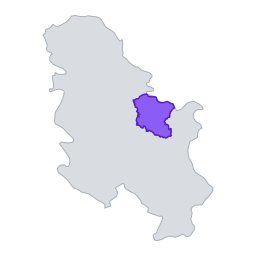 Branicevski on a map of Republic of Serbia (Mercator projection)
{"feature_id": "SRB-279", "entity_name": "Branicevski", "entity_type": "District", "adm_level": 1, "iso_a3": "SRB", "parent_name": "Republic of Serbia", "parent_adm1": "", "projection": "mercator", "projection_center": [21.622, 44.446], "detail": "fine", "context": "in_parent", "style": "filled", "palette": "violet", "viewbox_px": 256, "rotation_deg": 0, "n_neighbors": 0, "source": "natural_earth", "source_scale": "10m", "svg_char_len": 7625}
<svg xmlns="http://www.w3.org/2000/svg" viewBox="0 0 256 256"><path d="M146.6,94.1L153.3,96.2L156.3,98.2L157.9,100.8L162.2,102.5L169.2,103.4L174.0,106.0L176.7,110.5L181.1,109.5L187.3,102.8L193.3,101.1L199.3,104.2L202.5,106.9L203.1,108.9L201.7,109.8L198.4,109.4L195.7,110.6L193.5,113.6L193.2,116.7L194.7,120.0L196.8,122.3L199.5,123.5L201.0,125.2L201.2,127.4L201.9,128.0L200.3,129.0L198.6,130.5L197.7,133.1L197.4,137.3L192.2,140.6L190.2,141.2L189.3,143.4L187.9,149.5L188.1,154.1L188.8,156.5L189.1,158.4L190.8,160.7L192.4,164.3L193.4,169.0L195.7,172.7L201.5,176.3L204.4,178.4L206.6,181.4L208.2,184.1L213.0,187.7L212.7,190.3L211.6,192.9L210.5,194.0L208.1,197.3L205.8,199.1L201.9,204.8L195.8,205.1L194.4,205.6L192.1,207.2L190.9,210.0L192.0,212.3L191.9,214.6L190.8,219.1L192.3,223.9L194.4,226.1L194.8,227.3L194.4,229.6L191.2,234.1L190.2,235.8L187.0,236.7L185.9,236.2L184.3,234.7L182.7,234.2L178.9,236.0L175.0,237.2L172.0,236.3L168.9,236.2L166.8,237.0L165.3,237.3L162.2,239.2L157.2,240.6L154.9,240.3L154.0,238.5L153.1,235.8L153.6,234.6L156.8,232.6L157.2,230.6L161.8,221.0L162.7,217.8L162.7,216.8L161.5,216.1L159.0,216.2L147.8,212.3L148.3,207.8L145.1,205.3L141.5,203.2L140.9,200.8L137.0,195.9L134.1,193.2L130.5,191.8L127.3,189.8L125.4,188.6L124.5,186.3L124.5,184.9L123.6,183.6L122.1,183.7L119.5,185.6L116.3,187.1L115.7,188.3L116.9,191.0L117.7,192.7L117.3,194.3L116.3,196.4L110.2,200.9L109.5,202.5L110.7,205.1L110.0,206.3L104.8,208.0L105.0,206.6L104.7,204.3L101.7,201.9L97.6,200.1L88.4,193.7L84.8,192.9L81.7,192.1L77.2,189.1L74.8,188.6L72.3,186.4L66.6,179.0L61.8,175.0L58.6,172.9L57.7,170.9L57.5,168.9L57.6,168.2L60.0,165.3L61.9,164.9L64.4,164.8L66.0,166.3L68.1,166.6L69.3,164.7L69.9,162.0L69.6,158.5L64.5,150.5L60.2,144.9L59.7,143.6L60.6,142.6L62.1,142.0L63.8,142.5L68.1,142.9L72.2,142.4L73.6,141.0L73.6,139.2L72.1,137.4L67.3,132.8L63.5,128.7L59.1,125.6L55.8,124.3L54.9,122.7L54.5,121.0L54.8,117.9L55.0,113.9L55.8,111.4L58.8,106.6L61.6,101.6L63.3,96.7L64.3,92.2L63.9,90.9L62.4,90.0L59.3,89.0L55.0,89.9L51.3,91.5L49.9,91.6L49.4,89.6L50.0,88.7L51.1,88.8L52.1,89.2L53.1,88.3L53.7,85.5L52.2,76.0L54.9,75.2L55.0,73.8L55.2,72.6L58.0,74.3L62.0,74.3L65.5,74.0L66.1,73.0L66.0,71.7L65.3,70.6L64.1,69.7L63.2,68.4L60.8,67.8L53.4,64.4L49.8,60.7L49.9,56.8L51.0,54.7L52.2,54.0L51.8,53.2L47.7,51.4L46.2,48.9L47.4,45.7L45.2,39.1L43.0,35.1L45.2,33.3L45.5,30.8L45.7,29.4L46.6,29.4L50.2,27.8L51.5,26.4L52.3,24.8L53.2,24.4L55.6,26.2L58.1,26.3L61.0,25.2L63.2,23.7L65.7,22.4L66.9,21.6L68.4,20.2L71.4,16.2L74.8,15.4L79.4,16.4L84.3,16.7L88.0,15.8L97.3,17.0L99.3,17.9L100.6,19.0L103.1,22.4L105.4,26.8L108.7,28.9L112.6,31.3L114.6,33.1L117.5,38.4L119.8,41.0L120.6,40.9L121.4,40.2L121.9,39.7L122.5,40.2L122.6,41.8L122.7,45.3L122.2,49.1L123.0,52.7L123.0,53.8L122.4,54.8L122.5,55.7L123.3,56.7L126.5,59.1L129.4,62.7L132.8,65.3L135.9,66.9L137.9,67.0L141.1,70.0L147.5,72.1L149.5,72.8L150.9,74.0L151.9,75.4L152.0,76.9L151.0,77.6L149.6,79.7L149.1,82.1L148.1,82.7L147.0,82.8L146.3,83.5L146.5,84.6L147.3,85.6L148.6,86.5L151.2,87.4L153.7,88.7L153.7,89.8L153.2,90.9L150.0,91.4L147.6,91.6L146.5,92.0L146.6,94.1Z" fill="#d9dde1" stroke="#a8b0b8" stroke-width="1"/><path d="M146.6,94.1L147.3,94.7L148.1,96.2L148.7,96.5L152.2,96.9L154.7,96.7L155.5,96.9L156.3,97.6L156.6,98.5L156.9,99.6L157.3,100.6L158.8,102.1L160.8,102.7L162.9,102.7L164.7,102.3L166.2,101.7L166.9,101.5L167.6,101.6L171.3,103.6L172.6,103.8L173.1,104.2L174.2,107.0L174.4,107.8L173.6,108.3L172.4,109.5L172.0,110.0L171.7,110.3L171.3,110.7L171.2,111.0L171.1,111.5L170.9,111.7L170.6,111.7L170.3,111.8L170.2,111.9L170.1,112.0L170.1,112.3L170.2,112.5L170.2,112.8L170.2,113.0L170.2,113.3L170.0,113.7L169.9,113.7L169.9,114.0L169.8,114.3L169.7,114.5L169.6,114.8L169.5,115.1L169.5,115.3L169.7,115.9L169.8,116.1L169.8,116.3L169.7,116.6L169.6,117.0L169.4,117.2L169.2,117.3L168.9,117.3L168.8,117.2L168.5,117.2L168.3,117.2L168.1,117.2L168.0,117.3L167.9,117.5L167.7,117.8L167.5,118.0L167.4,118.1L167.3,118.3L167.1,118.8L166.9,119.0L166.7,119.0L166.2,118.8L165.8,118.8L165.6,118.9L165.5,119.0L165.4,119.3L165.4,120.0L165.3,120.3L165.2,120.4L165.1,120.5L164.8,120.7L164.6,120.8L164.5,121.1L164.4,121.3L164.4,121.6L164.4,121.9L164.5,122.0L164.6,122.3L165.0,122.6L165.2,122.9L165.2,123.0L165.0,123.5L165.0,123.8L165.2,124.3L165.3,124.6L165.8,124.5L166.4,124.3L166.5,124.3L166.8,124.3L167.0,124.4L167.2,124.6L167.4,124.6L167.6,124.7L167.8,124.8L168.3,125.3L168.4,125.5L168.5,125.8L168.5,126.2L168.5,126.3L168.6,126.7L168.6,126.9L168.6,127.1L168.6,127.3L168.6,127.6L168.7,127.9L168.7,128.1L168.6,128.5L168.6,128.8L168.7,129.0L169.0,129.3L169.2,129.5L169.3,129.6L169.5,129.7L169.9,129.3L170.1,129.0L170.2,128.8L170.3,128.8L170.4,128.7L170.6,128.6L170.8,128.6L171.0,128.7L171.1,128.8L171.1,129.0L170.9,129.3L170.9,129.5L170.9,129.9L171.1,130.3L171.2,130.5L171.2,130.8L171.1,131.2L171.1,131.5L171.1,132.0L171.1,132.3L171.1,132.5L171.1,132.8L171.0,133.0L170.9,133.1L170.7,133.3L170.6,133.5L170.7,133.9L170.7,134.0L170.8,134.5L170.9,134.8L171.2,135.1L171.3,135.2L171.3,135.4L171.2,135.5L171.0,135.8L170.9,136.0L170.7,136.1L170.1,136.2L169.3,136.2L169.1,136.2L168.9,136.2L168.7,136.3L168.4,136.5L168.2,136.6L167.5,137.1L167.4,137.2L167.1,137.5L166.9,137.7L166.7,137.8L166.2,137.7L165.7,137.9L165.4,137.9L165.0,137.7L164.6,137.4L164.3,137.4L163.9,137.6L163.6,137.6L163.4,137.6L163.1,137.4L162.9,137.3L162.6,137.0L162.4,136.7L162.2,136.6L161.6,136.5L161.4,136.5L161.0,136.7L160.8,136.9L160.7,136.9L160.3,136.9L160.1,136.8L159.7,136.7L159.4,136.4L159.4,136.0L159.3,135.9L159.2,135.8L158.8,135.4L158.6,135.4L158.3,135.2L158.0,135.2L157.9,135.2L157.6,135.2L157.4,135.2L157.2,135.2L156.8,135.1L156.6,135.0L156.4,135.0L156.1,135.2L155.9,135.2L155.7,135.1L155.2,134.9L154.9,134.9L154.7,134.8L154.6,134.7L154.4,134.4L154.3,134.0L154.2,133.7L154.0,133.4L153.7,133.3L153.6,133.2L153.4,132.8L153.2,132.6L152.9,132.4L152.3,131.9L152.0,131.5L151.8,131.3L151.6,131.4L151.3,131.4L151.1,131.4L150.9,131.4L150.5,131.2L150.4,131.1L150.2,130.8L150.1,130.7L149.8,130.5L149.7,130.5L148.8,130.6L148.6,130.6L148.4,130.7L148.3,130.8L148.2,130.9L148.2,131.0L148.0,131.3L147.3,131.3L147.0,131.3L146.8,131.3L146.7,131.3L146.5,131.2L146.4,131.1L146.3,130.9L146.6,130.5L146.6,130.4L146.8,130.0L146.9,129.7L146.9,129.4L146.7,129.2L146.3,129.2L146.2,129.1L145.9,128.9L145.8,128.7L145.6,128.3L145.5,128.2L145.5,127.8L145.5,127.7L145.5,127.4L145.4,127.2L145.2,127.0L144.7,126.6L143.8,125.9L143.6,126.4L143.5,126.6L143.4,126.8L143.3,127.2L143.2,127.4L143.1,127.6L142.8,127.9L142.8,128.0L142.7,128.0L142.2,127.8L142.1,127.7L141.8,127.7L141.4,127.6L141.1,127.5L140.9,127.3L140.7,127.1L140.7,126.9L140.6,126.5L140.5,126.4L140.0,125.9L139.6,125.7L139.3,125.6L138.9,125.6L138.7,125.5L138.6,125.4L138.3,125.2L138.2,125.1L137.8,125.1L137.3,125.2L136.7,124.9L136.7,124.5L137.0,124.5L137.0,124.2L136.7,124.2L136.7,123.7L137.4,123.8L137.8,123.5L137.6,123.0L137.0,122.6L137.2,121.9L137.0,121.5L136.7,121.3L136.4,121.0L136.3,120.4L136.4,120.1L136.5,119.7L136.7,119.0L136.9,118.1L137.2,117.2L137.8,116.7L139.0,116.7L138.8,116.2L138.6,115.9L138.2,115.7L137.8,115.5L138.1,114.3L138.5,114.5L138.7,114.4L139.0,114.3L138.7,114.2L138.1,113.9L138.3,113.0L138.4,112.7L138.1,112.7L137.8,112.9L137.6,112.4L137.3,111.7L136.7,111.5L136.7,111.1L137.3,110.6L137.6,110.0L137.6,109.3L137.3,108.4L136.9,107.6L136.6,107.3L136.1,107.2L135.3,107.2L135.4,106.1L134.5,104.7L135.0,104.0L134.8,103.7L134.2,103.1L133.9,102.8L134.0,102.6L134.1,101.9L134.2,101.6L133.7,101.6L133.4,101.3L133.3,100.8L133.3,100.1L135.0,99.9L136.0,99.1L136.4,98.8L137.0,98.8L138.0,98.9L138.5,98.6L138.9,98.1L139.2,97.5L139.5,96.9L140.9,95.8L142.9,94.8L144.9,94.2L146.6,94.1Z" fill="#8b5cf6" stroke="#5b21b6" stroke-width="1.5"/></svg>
==
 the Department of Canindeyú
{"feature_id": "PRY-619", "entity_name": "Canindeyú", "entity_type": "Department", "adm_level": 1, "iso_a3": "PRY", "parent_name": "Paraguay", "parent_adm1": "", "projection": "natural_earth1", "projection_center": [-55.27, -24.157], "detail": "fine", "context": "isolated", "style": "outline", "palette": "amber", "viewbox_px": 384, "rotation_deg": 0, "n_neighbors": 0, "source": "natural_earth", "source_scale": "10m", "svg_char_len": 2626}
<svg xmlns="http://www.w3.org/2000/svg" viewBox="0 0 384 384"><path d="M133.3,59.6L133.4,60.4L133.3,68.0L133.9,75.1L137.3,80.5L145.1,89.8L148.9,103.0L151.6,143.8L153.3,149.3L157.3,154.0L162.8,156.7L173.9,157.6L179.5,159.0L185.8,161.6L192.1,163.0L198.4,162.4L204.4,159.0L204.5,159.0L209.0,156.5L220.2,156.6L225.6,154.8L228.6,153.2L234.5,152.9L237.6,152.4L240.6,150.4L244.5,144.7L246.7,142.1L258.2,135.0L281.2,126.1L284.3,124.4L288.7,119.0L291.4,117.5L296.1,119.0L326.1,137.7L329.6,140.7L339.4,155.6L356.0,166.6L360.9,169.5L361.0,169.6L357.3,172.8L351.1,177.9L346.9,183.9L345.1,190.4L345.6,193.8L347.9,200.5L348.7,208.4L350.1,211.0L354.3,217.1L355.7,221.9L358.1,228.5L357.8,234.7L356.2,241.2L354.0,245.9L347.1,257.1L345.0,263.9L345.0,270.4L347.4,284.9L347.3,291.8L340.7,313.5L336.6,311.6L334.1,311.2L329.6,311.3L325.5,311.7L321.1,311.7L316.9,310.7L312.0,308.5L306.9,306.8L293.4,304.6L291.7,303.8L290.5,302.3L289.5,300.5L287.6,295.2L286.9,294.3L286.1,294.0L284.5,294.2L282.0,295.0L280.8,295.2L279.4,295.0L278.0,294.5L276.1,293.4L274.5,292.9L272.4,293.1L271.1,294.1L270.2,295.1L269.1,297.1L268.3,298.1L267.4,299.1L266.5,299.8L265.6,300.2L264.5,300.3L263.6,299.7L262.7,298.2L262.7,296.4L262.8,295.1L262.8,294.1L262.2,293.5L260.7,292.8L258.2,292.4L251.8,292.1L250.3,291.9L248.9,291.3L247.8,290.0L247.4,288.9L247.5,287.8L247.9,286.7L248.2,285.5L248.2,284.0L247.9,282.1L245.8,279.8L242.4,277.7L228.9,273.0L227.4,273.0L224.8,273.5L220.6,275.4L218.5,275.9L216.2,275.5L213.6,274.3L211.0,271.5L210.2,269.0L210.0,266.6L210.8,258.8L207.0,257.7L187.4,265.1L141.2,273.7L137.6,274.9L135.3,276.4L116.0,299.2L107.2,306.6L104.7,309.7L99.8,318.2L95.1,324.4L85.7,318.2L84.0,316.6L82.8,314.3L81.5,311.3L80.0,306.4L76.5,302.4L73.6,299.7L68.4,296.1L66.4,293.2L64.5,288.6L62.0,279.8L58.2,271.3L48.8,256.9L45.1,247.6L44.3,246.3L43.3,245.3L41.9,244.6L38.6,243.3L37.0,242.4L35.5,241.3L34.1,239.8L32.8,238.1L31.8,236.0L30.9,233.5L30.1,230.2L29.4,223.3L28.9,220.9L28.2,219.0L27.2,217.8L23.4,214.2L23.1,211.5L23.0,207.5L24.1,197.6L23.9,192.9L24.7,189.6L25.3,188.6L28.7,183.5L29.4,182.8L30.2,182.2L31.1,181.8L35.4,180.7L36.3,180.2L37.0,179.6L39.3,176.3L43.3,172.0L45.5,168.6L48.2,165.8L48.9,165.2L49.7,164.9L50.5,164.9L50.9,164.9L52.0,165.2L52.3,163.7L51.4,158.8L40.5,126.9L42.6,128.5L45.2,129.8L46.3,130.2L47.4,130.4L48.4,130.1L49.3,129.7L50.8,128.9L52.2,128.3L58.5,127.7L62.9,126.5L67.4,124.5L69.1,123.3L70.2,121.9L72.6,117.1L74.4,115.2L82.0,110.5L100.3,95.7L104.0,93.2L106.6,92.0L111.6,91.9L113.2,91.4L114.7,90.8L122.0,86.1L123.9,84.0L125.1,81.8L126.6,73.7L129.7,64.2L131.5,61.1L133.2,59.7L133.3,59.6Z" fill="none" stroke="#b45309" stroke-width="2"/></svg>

**Task to carry out:** Return every line of the data above that contains the word "Department", copying each one in full.

**Exercise response:**
 the Department of Canindeyú
{"feature_id": "PRY-619", "entity_name": "Canindeyú", "entity_type": "Department", "adm_level": 1, "iso_a3": "PRY", "parent_name": "Paraguay", "parent_adm1": "", "projection": "natural_earth1", "projection_center": [-55.27, -24.157], "detail": "fine", "context": "isolated", "style": "outline", "palette": "amber", "viewbox_px": 384, "rotation_deg": 0, "n_neighbors": 0, "source": "natural_earth", "source_scale": "10m", "svg_char_len": 2626}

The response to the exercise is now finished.